↓↓↓

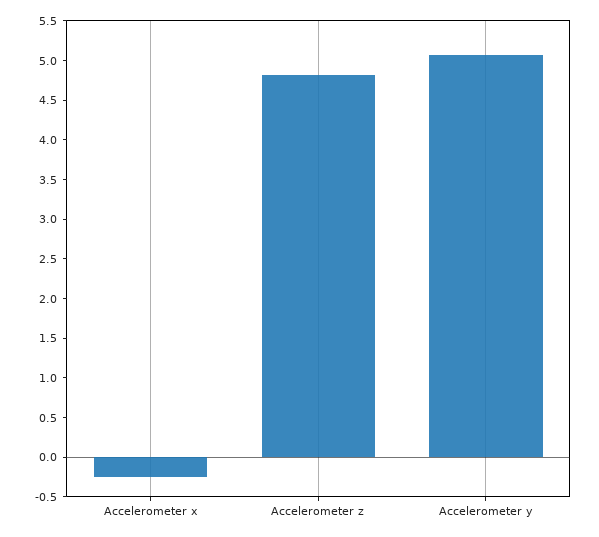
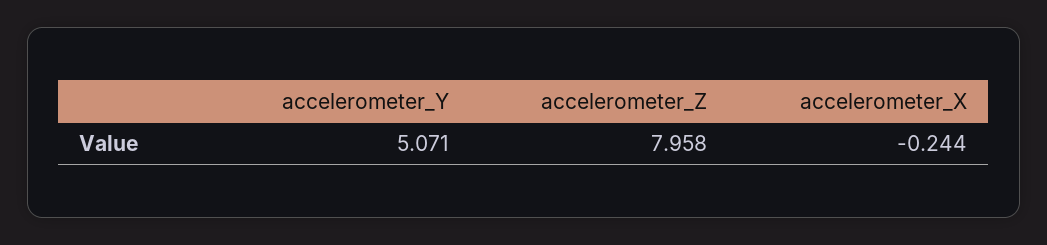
  {
    "Accelerometer x": -0.244,
-   "Accelerometer z": 4.75,
+   "Accelerometer z": 7.958,
    "Accelerometer y": 5.071
  }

↑↑↑

**Required action:** Strip out the images, then output the records above word for word.

**Solution for this task:**
  {
    "Accelerometer x": -0.244,
-   "Accelerometer z": 4.75,
+   "Accelerometer z": 7.958,
    "Accelerometer y": 5.071
  }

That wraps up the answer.